My co-worker Emperor Joe and I were outside smoking, and I contemplated where I was going to crash for the evening because my mission is to get sloppy drunk. Joe said, "You are spending the night in the drunk tank." I promptly exclaimed, "Hell fucking no. I have done that once and it's not happening again."

You are probably scratching heading wondering how in the heck a guy who calls himself the Drunken Master ends up in the drunk tank. My brother just started college this year and it was the first weekend after school started. I, some of his boys, and several ladies went out to a club. We spent sometime there I had a beer and a Jager Bomb, but the ladies wanted to go to this party they heard about. I look at my brother and told him, "Let's make the ladies happy."

We roll up to the party and the apartment is packed with people. Prospects looking good. Someone tells us that the beer is in the fridge. Sweet. Beer is consumed, converse with the ladies, and teach my brother how to play Beer Pong. More people show up and the outside parking lot is packed. I'm thinking this can't last much longer but I'm buzzed. I didn't care. I wander outside and low-and-behold I meet some of my fraternity brothers from Eastern's chapter. Good group of guys. One kid had two beers stacked one on top of each other and started drinking. Spilled beer all down his shirt. He had both beers open. Crazy. I tried to introduce my brother to these guys, but he kept wandering off. He was pretty shit-faced at the time.
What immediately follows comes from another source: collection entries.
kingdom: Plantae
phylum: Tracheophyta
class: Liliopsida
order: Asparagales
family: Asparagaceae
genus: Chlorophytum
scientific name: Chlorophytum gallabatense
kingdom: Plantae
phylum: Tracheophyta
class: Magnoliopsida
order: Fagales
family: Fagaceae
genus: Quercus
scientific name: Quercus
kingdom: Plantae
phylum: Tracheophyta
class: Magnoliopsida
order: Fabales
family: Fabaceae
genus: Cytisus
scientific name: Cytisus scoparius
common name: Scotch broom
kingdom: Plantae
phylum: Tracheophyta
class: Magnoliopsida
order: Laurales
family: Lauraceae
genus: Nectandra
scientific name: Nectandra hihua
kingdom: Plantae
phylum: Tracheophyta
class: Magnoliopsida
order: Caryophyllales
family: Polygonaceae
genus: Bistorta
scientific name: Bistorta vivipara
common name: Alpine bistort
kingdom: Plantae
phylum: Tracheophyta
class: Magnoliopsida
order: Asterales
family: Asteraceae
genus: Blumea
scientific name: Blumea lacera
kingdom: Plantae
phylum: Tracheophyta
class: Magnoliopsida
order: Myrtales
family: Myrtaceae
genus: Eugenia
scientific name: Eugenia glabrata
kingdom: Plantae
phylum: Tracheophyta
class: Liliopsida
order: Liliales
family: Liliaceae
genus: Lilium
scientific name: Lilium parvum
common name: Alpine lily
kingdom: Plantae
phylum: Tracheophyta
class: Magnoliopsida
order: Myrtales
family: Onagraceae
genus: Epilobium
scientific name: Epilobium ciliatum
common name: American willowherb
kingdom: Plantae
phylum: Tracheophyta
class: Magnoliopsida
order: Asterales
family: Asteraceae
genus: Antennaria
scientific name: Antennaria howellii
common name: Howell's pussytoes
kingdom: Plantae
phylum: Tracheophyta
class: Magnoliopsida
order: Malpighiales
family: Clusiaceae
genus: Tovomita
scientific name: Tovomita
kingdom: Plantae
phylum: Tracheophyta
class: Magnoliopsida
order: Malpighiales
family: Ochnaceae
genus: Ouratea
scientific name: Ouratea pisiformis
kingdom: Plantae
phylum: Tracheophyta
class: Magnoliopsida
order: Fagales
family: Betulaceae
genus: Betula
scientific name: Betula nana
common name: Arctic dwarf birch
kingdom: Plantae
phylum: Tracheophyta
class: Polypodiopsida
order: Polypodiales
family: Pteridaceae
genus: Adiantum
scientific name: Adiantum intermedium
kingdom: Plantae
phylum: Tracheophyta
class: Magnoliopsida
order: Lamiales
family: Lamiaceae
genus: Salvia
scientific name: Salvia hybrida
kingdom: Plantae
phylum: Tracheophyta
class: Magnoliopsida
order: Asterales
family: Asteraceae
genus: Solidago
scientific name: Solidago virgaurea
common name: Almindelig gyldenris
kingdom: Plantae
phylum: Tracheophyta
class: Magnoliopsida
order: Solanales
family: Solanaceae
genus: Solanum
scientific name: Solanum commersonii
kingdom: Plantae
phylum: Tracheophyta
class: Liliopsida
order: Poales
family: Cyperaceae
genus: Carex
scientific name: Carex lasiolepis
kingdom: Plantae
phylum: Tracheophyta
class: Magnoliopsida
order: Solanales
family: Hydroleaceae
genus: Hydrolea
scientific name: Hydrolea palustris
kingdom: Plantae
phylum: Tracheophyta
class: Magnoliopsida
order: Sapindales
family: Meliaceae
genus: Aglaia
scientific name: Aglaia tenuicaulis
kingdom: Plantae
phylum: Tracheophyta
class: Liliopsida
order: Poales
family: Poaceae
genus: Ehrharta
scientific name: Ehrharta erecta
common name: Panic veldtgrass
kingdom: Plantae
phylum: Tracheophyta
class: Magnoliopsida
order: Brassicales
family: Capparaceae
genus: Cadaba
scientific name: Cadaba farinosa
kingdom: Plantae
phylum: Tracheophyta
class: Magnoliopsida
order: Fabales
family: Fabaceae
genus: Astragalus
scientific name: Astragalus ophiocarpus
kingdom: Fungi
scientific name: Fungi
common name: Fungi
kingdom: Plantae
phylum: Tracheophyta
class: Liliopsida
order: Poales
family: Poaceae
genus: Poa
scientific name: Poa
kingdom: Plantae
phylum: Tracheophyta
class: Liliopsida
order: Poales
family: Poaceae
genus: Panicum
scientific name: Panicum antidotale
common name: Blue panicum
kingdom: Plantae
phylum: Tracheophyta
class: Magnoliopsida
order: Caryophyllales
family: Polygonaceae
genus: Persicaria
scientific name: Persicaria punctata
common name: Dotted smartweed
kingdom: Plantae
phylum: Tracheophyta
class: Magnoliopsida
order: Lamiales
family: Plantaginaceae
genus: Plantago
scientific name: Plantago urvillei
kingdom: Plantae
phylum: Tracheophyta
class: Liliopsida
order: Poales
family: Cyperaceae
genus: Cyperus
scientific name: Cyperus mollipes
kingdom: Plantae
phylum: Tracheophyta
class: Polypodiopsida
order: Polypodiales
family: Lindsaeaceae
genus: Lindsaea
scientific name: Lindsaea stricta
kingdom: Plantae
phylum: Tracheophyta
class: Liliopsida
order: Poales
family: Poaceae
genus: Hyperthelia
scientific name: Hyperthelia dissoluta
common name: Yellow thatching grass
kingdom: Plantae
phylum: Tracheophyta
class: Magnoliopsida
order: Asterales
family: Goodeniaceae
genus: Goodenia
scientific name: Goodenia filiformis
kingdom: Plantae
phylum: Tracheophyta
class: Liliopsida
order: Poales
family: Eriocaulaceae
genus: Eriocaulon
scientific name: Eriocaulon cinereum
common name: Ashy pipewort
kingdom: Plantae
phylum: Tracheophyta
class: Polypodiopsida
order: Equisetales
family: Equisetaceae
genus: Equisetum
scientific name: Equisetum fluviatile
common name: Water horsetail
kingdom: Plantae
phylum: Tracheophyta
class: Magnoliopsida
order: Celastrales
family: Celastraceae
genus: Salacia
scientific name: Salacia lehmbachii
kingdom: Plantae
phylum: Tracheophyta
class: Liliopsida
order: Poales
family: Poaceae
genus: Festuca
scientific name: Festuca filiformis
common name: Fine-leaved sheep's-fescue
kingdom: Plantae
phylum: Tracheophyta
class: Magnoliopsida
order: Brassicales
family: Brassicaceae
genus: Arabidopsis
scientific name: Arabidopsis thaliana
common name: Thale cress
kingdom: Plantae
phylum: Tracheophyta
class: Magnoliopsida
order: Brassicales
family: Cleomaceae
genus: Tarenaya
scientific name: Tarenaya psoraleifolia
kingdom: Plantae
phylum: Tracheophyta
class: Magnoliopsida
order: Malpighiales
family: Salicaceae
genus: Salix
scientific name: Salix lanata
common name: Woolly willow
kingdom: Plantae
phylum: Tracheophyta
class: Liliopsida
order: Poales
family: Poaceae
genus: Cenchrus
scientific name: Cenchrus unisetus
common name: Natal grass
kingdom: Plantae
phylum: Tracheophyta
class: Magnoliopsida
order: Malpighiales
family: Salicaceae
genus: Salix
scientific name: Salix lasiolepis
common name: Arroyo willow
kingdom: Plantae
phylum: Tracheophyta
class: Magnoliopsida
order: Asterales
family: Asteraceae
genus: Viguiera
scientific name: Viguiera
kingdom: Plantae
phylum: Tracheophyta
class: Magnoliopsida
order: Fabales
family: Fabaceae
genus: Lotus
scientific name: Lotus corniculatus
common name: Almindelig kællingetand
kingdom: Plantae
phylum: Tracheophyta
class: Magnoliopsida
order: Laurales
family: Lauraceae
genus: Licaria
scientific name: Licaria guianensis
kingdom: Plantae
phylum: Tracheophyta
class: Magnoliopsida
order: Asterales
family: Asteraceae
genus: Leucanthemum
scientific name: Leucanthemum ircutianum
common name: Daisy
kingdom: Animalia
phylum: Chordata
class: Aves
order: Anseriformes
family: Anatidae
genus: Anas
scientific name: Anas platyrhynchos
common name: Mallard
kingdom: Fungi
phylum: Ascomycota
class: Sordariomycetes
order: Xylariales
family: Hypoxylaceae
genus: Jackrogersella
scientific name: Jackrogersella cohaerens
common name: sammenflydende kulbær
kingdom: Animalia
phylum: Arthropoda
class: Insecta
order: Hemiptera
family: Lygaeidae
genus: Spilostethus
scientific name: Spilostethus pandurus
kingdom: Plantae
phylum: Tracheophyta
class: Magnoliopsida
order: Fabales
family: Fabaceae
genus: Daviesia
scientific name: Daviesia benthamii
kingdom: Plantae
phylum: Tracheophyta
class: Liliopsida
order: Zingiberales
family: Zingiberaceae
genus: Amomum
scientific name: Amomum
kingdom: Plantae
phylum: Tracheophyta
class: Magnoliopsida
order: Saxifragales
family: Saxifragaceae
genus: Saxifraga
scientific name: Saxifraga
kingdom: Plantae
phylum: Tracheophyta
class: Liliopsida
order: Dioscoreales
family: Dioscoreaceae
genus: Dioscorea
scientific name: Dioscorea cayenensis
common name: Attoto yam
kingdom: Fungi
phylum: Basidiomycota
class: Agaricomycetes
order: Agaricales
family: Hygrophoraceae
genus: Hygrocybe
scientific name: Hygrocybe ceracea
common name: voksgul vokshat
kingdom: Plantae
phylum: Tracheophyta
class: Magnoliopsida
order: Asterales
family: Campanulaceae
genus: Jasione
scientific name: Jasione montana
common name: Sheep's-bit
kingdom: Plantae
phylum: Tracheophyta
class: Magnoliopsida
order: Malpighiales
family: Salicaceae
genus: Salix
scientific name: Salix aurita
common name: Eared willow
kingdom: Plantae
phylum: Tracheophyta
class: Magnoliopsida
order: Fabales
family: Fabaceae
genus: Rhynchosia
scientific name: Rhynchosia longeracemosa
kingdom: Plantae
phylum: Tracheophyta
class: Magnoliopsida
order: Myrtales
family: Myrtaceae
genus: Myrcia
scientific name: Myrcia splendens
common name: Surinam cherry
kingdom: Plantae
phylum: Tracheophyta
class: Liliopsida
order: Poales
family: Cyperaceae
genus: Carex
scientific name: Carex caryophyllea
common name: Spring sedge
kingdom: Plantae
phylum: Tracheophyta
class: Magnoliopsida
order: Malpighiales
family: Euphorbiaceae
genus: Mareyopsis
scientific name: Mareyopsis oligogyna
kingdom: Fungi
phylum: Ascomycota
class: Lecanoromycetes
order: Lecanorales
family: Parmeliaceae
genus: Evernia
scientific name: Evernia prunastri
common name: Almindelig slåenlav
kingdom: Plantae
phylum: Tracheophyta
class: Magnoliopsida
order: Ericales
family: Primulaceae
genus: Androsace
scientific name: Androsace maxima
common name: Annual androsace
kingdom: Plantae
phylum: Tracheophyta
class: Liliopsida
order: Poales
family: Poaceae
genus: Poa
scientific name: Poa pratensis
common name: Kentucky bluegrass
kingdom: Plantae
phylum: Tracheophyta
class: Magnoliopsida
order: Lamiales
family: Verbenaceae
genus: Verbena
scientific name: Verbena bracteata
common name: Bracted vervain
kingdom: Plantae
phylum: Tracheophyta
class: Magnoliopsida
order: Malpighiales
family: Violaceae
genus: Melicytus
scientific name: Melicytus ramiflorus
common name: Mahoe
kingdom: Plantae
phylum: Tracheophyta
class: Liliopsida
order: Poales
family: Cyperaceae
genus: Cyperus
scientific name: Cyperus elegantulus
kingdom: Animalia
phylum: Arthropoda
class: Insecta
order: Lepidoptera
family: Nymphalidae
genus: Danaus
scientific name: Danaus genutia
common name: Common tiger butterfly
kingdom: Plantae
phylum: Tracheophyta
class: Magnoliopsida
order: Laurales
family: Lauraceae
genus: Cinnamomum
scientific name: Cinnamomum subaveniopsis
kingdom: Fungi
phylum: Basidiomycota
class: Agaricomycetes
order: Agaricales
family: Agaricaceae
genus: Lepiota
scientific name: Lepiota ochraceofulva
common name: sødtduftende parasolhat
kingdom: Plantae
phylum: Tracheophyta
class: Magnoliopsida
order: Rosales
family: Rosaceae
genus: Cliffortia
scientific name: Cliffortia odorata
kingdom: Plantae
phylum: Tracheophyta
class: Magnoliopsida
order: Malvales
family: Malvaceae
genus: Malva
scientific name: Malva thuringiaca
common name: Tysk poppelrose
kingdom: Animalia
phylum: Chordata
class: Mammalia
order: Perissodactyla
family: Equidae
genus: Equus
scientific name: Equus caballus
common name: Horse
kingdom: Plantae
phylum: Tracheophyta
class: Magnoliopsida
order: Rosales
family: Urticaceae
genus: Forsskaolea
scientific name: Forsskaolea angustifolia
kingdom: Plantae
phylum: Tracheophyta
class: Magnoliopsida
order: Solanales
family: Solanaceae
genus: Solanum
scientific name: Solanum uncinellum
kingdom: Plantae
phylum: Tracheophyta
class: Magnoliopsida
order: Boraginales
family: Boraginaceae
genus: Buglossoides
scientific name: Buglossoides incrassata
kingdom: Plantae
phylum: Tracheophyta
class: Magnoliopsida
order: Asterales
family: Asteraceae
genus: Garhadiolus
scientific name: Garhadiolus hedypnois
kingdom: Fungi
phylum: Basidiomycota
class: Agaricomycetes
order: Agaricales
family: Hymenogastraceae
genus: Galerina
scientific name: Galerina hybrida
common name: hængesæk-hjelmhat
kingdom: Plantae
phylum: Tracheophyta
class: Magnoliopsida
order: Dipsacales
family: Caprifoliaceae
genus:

As the inevitable happens, the cops showed up. I had stopped drinking awhile back because I figured I had to be the good big brother and drive everyone home. The cops are breaking up the party. I'm desperately trying to find my brother to get him out of there with a beer in my hand. key point. Like I said he's REAL drunk. The cops stopped me and asked me what I was doing. I told them that I was trying to find my brother. They asked me to pour out the beer. I asked, "Why?" Then the "pigs" proceeded to knock the beer out of my hand, cuff me, and take me to the cruiser. SHIT!!

The officer takes to me what the residents of Richmond, KY call the Madison Radisson. Supposedly it's a nice jail with TVs and square meals. I proceed through booking. They take my belt, keys, wallet, and cell phone. They give me back my cigarettes. I look at them and ask, "Can I get something to light these with?" They give me a box of matches. They then put me in a 8x10 concrete room with a toilet/sink and 9 other guys. I sit down and proceed to light up. Three guys at once ask for a cigarette. I'm thinking, "Sure buddy just leave my asshole alone." The night proceeds with some fairly jovial conversation considering we are in a drunk tank. I finally get a mattress that I can lie down on and try to get some sleep. It was like 1AM when I went in. I won't bore you with the rest of the details; I spent 10.5 hours in that place, even got breakfast. And to top it all off I was SOBER going into the tank.

See people, the Drunk Master even does stupid shit when he is sober. Everyone have a safe New Year's and remember the Drunk Tank is a bad thing.